A mulher afirma que, após o episódio, passou a receber acompanhamento da Patrulha Maria da Penha e apoio de familiares: “A Patrulha Maria da Penha está me dando todo amparo e também estou recebendo amparo de pessoas da família.”
O caso também trouxe uma exposição pública que, segundo ela, aumentou o sofrimento. A vítima relata ainda que precisou lidar não apenas com as consequências físicas e emocionais das agressões, mas também com julgamentos e ataques à sua imagem, inclusive como mulher e mãe.
“Eu fui exposta de todas as formas. Quer mais exposição do que você se entrar numa UPA, com a cara dilacerada e ver colegas de infância limpando seu rosto e chorando junto? Na delegacia, agentes lhe atendendo? E ainda tem quem lhe julgue, lhe ataque e dizendo que a denúncia foi forjada? Além de ser agredida, diminuída, humilhada e pisoteada, ainda tem gente que, diante da mídia, ainda tenta desqualificar minha imagem como mulher, como mãe. Gente que tem atacado minha honra, a de meus filhos. Eu fui agredida, eu fui quase morta, e ainda estão tentando manchar a minha reputação para justificar a atitude dele.”
Ao falar sobre o comportamento que afirma ter presenciado ao longo dos anos, ela descreve o ex-companheiro como uma pessoa que apresentava comportamentos agressivos também em outras situações.
“Ele já tentou agredir a minha mãe, ele vai pra cima mesmo. Ele não tem respeito por ninguém. Acho muito difícil ele mudar, porque isso é a índole dele.”
Entre os relatos mais graves apresentados pela mulher estão lesões que, segundo ela, teriam sido provocadas durante anos de violência.
“O que mais me doeu foi quando eu recebi a Ronda Maria da Penha e tive que relatar todas as agressões que sofri e eu estava ao lado da minha mãe. Ela não sabia de todas as agressões e eu tive que falar tudo. Me senti mal por ela, por ela achar que a filha dela que estava longe, a 600, 800 quilômetros de distância, quando morei em Itaberaba, estava sendo maltratada. Eu já tive o ouvido estourado, o joelho quebrado, quando ele me deu um chute e afundou a lateral. Até hoje sinto fortes dores. Ele me agredia e ele mesmo me levava ao pronto-socorro. E eu era obrigada a dizer que era uma pancada, que eu tinha caído no banheiro.”

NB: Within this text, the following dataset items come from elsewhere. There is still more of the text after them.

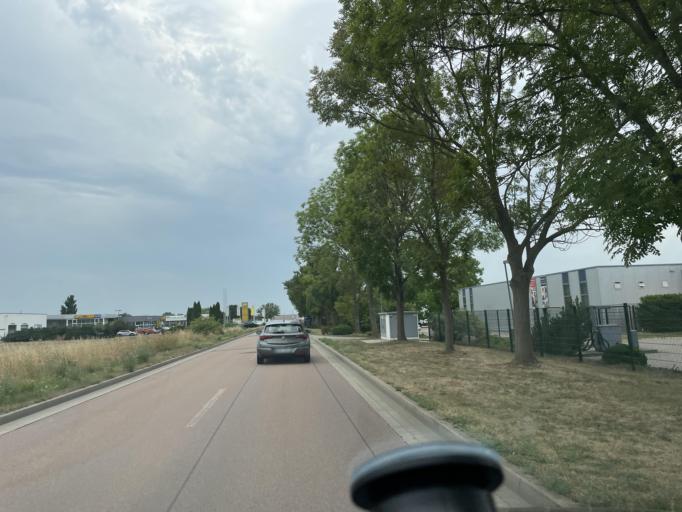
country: DE
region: Saxony-Anhalt
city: Calbe
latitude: 51.8991
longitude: 11.7577
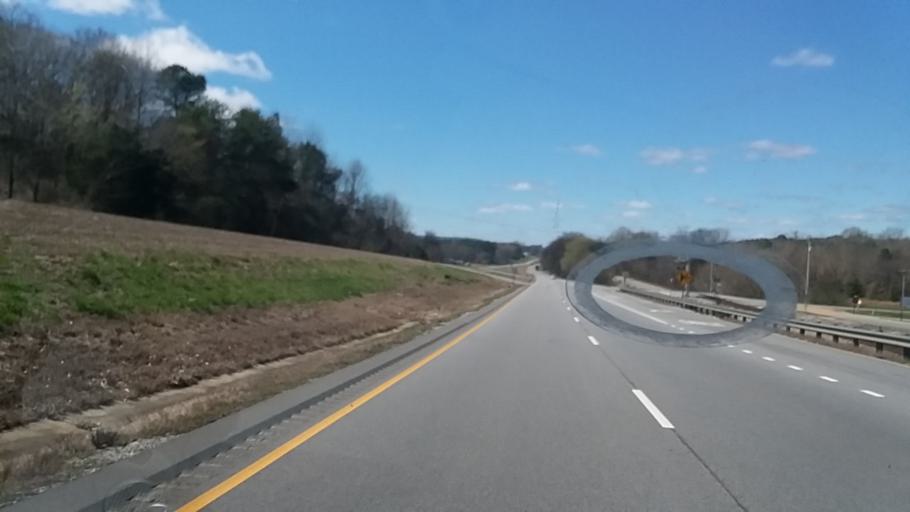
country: US
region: Alabama
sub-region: Colbert County
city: Tuscumbia
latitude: 34.7175
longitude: -87.7887
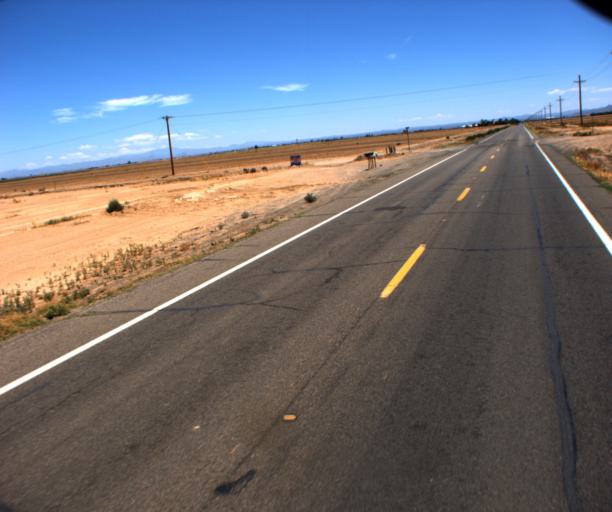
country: US
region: Arizona
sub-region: Pinal County
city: Coolidge
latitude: 32.8797
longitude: -111.6027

Ela contou que a primeira agressão teria ocorrido ainda no início da relação e que, naquele momento, sequer conseguiu revelar ao médico o que realmente havia acontecido.

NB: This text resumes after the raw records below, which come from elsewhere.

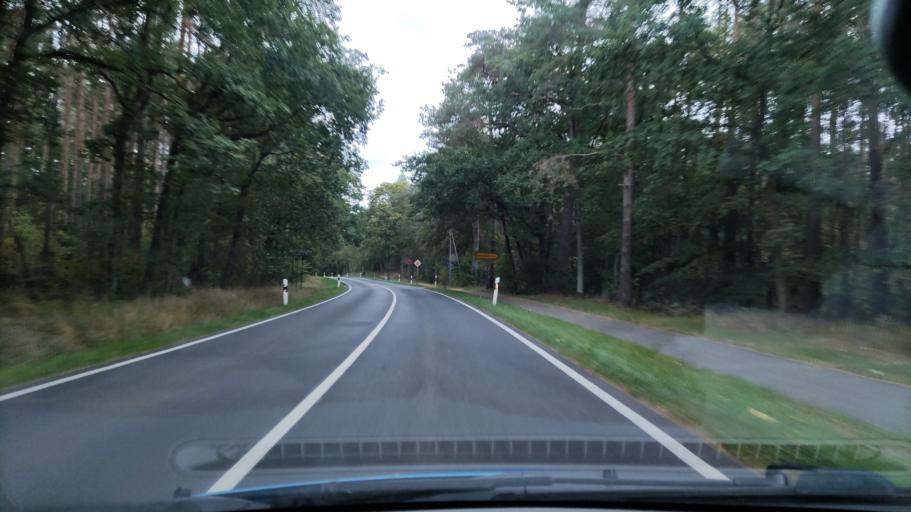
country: DE
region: Mecklenburg-Vorpommern
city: Lubtheen
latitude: 53.3797
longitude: 10.9676
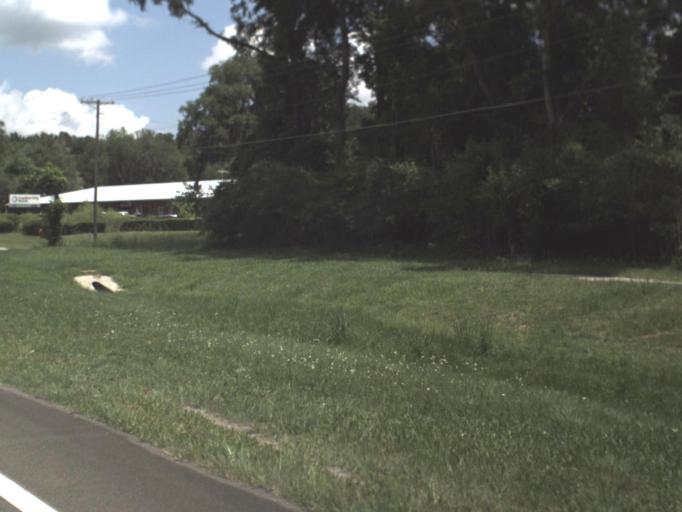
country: US
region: Florida
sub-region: Alachua County
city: High Springs
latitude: 29.8238
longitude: -82.5888
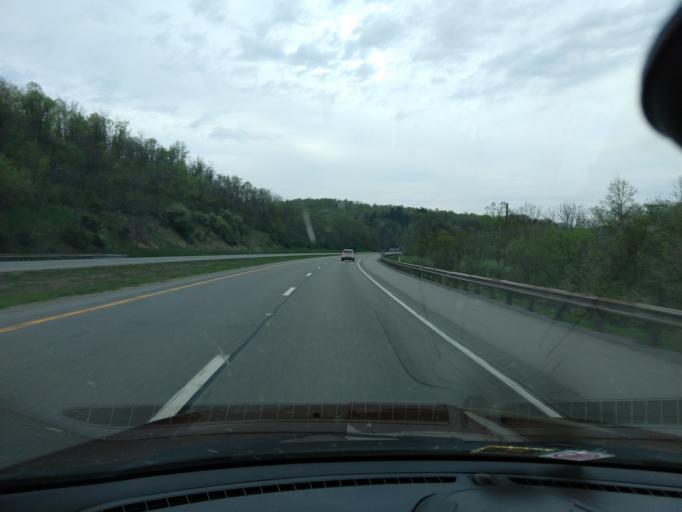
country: US
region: West Virginia
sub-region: Lewis County
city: Weston
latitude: 39.0680
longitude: -80.4041
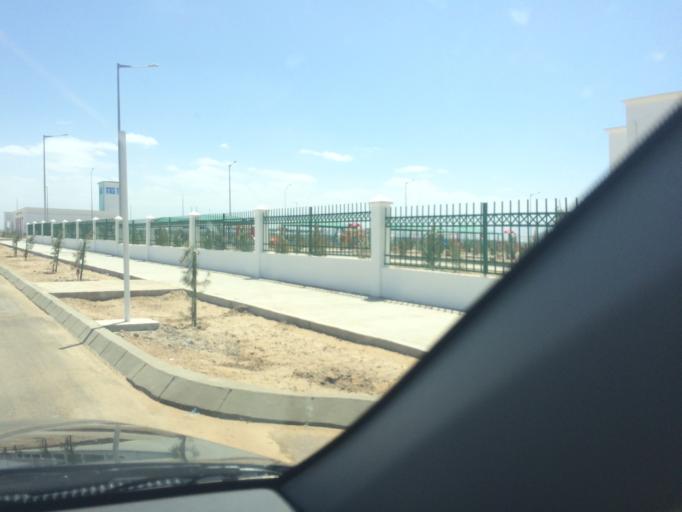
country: TM
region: Ahal
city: Abadan
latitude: 38.0958
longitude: 58.2939
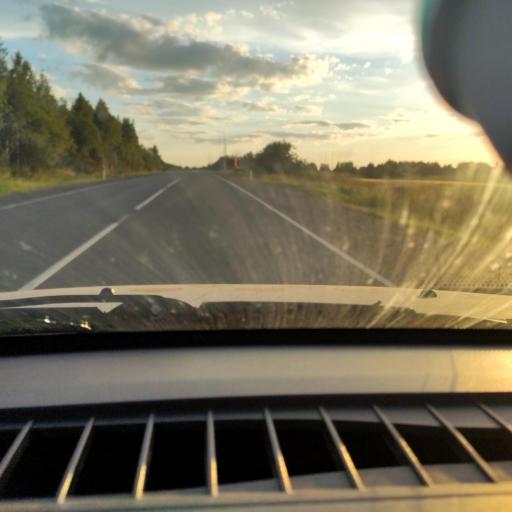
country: RU
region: Kirov
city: Kotel'nich
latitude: 58.3292
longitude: 48.2745
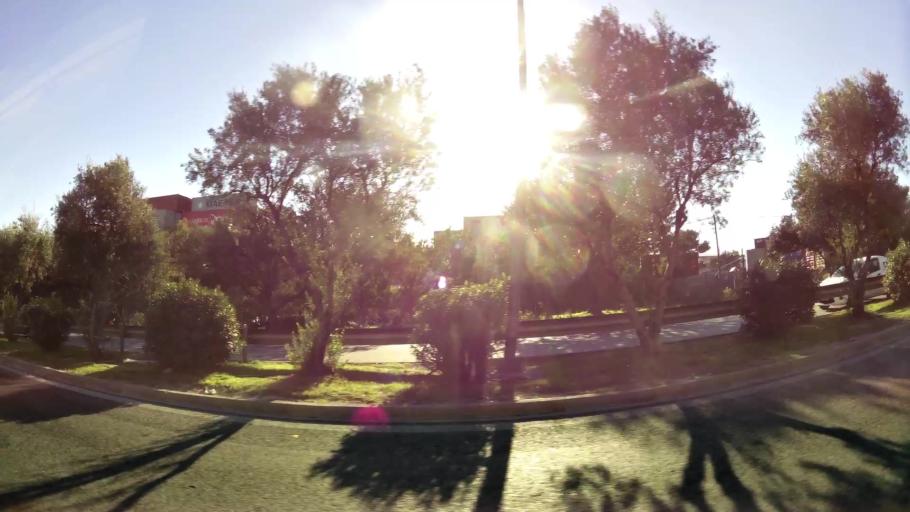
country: GR
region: Attica
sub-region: Nomos Piraios
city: Perama
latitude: 37.9798
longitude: 23.5960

“Eu nunca prestei queixa. A primeira agressão foi que ele estourou o meu ouvido e uma pessoa da família dele me levou ao médico e mentiu dizendo que tinha entrado água no meu ouvido. O próprio médico chamou ela e disse: ‘você acha que pode enganar um profissional? Isso aqui foi uma agressão. Essa mulher está com o tímpano rompido. Isso foi uma agressão.”
O medo de denunciar, segundo contou, era alimentado por ameaças e pela sensação de que ninguém acreditaria em seu relato.
“Lá em Itaberaba, toda vez que ele me agredia, ele dizia: ‘se você prestar queixa, ninguém vai acreditar. A viatura vai vir, vai lhe ouvir e ninguém vai fazer nada. Se eu lhe matar, eu pego uma arma e disparo contra mim. Então, sempre tiveram essas ameaças, esse controle emocional. Lá nesta cidade eu não tinha ninguém, eu só tinha ele.”
Prisão e soltura
Segundo informações apuradas pelo Portal Preto no Branco, após permanecer custodiado por cerca de dois dias no Batalhão de Choque da Polícia Militar da Bahia, para onde foi encaminhado pela própria corporação, o oficial recebeu autorização judicial para responder ao processo em liberdade. Como medida cautelar, Adler Iuri deverá utilizar tornozeleira eletrônica durante o período em que o processo estiver em andamento.
O capitão é lotado no município de Itaberaba. A Polícia Militar da Bahia instaurou um Processo Administrativo Disciplinar (PAD) para apurar a conduta do oficial.